- [TEXT]
- - - -

Metadata and Lineage Commands

The CLI includes the following metadata and lineage commands:

Command

Description

Command

Description

add metadata-properties <entity> <properties>

Adds metadata properties for an entity. <entity> is of the form <entity-type>:<entity-id>, where <entity-type> is one of 'artifact', 'application', 'dataset' or 'program'.

For artifacts and apps, <entity-id> is composed of the namespace, entity name, and version, such as <namespace-name>.<artifact-name>.<artifact-version> or <namespace-name>.<app-name>.<app-version>.

Note: Metadata for versioned entities is not versioned, including entities such as applications, programs, schedules, and program runs. Additions to metadata in one version are reflected in all versions.

For programs, <entity-id> includes the application name and the program type: <namespace-name>.<app-name>.<program-type>.<program-name>. <program-type> is one of mapreduce, service, spark, worker, or workflow.

For datasets, <entity-id> is the namespace and entity names, such as <namespace-name>.<dataset-name>.

Custom entities can be specified as hierarchical key-value pair with an optional type if the last key in hierarchy is not the type of the entity. For example a 'field' in dataset can be specified as: namespace=<namespace-name>,dataset=<dataset-name>,field=<field-name>. A 'jar' in a namespace can be specified as: namespace=<namespace-name>,jar=<jar-name>,version=<version-number>,type=jar.

add metadata-tags <entity> <tags>

Adds metadata tags for an entity. <entity> is of the form <entity-type>:<entity-id>, where <entity-type> is one of 'artifact', 'application', 'dataset' or 'program'.

For artifacts and apps, <entity-id> is composed of the namespace, entity name, and version, such as <namespace-name>.<artifact-name>.<artifact-version> or <namespace-name>.<app-name>.<app-version>.

Note: Metadata for versioned entities is not versioned, including entities such as applications, programs, schedules, and program runs. Additions to metadata in one version are reflected in all versions.

For programs, <entity-id> includes the application name and the program type: <namespace-name>.<app-name>.<program-type>.<program-name>. <program-type> is one of mapreduce, service, spark, worker, or workflow.

For datasets, <entity-id> is the namespace and entity names, such as <namespace-name>.<dataset-name>.

Custom entities can be specified as hierarchical key-value pair with an optional type if the last key in hierarchy is not the type of the entity. For example a 'field' in dataset can be specified as: namespace=<namespace-name>,dataset=<dataset-name>,field=<field-name>. A 'jar' in a namespace can be specified as: namespace=<namespace-name>,jar=<jar-name>,version=<version-number>,type=jar.

get lineage dataset <dataset-name> [start <start>] [end <end>] [levels <levels>]

DEPRECATED. Gets the lineage of a dataset.

- - - -

- [REQUIRED ACTION]
Resume the documentation of metadata and lineage commands above from the point where it stops, in the same style.

- [PROVIDED MATERIAL]
- - - -

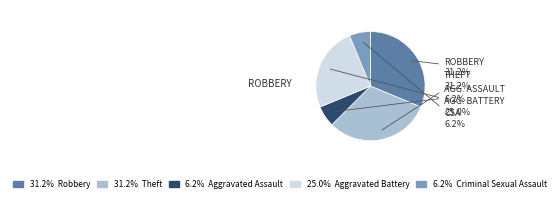

Is there any slice that represents more than half of the pie?

No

- - - -

- [RESULT OF THE TASK]
get metadata <entity> [scope <scope>]

Gets the metadata of an entity. <entity> is of the form <entity-type>:<entity-id>, where <entity-type> is one of 'artifact', 'application', 'dataset' or 'program'.

For artifacts and apps, <entity-id> is composed of the namespace, entity name, and version, such as <namespace-name>.<artifact-name>.<artifact-version> or <namespace-name>.<app-name>.<app-version>.

Note: Metadata for versioned entities is not versioned, including entities such as applications, programs, schedules, and program runs. Additions to metadata in one version are reflected in all versions.

For programs, <entity-id> includes the application name and the program type: <namespace-name>.<app-name>.<program-type>.<program-name>. <program-type> is one of mapreduce, service, spark, worker, or workflow.

For datasets, <entity-id> is the namespace and entity names, such as <namespace-name>.<dataset-name>.

Custom entities can be specified as hierarchical key-value pair with an optional type if the last key in hierarchy is not the type of the entity. For example a 'field' in dataset can be specified as: namespace=<namespace-name>,dataset=<dataset-name>,field=<field-name>. A 'jar' in a namespace can be specified as: namespace=<namespace-name>,jar=<jar-name>,version=<version-number>,type=jar.

get metadata-properties <entity> [scope <scope>]

Gets the metadata properties of an entity. <entity> is of the form <entity-type>:<entity-id>, where <entity-type> is one of 'artifact', 'application', 'dataset' or 'program'.

For artifacts and apps, <entity-id> is composed of the namespace, entity name, and version, such as <namespace-name>.<artifact-name>.<artifact-version> or <namespace-name>.<app-name>.<app-version>.

Note: Metadata for versioned entities is not versioned, including entities such as applications, programs, schedules, and program runs. Additions to metadata in one version are reflected in all versions.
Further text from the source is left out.